Jessica brings Hoyt back to Bill’s house, where he gets hilariously excited over Bill’s Wii. First of all: Bill has a fucking Wii? He still asks women if he can “call on you sometime,” but he owns a Wii? Something isn’t right about this. It could be product placement, since the next two minutes consist of Hoyt raving about the Wii and teaching Jessica how to play it. But that is also weird – Jessica only died a couple weeks ago, and she was no older than 17, and you’re telling me she didn’t know what a Wii was? And yes, in a show about vampires and mind-readers and minotaurs, the inclusion of this Wii is definitely the most unrealistic thing for me so far.
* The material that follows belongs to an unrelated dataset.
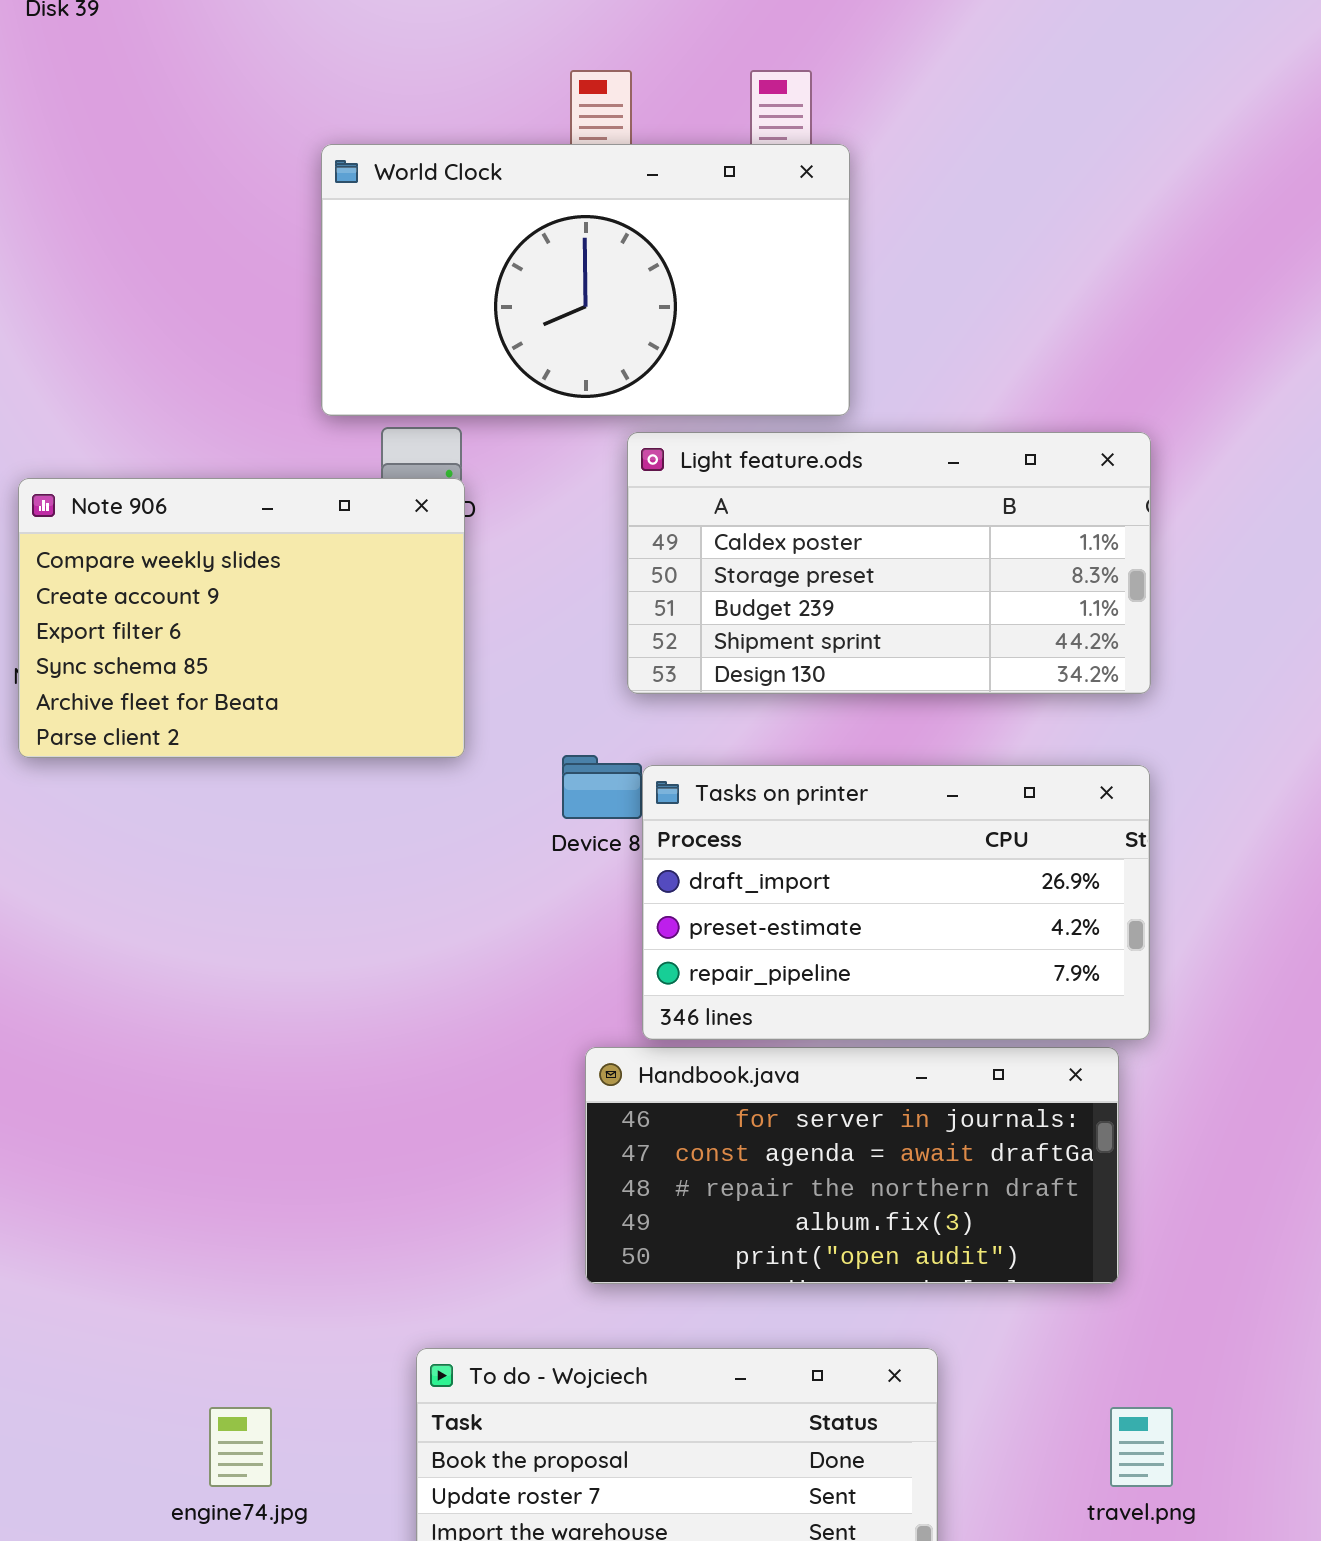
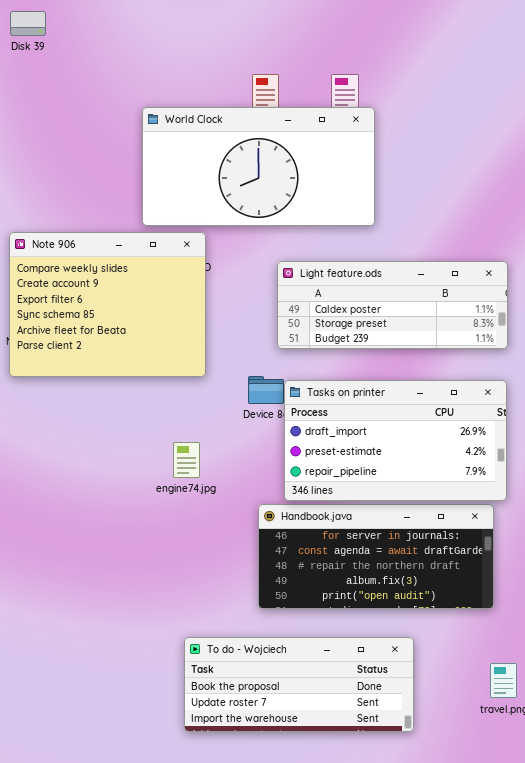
Light feature.ods: [627,432,1151,694] -> [277,261,508,349], resized
Note 906: [18,478,465,758] -> [9,232,206,377], resized
engine74.jpg: [209,1407,272,1487] -> [173,442,200,478], moved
Anyway, the fondling of the Wii remotes turns into the fondling of other things, until Jessica gets too aroused and her fangs pop out. Hoyt, however, tells her not to be embarrassed, because he likes her for what she is. He says they should take it slow and wait to have sex, but she throws him down on the couch and goes wild. Does it count as statutory rape if she’s permanently 16 years old?
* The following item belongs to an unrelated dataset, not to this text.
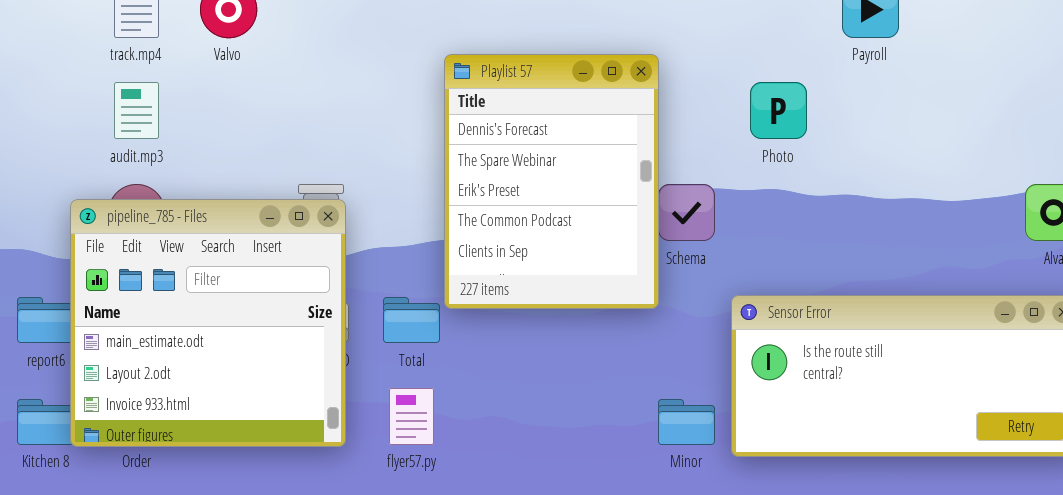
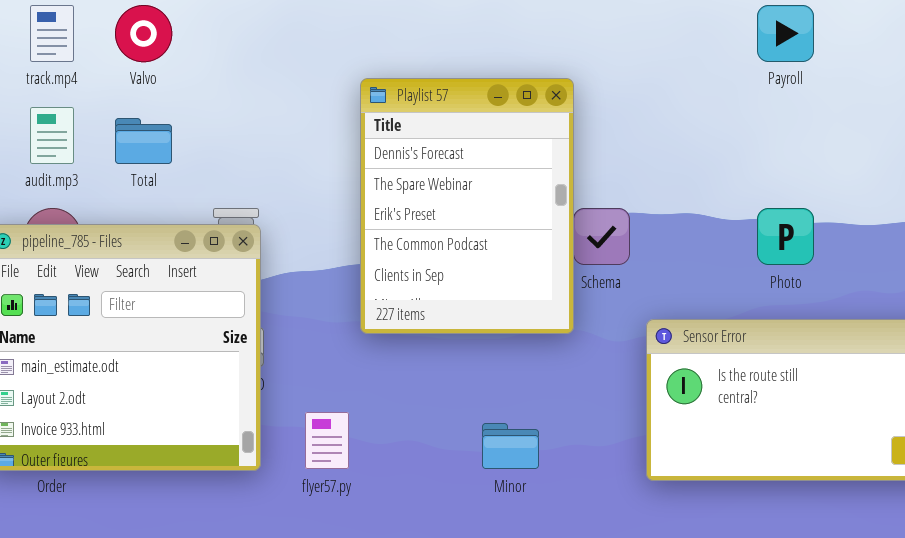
Photo: [750,82,807,139] -> [757,208,814,265], moved
Total: [383,297,440,343] -> [115,118,172,164], moved
Minor: [658,399,715,445] -> [482,423,539,469], moved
Back at Maryann’s, the party is getting even crazier. Tara and Eggs are getting all up in each other’s business in the hot tub, when a topless girl jumps in and announces that she is a massage therapist. Eggs starts getting a massage, and Tara starts to notice how weird the party is getting, between the lap dances and the fat guy with the tiny dick running around naked. Tara gets out of the hot tub and runs inside, where Eggs tries to apologize, but Tara simply says that there can be no “us” if he’s into this whole group sex thing. What a fucking prude, am I right, fellas?
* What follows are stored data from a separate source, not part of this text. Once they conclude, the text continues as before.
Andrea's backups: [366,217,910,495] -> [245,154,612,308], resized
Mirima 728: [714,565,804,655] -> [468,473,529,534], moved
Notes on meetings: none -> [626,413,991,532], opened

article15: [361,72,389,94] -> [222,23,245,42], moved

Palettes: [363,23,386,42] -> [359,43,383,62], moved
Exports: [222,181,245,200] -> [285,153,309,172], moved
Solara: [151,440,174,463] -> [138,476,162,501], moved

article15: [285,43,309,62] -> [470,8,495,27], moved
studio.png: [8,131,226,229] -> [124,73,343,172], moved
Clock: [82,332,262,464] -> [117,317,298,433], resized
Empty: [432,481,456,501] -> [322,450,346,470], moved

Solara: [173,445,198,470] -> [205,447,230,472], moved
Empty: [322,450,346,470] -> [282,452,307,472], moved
The character I most relate to on this show is Naked Girl Chugging Wine
As Sam is packing up to leave, a dog starts barking at him, so he rips off his shirt and goes running off into the woods with it. I assume he’s going to morph into a dog, but with how many weird sexual fetishes everyone has on this show, I’m worried he could be doing other naked things with that poor animal.
Well, fear not, because he does turn into a dog, and dives into a lake before changing back into a human. He tries to urge the dog to jump in after him, but it just runs away. Daphne then approaches the dock, and starts flirting with him, which seems really out of character. When she decides to join him in the lake and takes off her shirt, we see that her back is scarred by three claw marks, much like the ones Sookie got from the minotaur. My notes sum up my reaction to this shocking cliffhanger: “Gets naked – OH MY GOD SHE HAS THE SCRATCHES ON HER BACK”.
Daphne does her best Passion of the Christ impression.
Were you as shocked at me at this ending, or am I just an idiot? What the hell do you think is going on with this “bull-man?” (If you’ve read the books, no spoilers!) And if you know of any parties like Maryann’s, will you please let me come with you?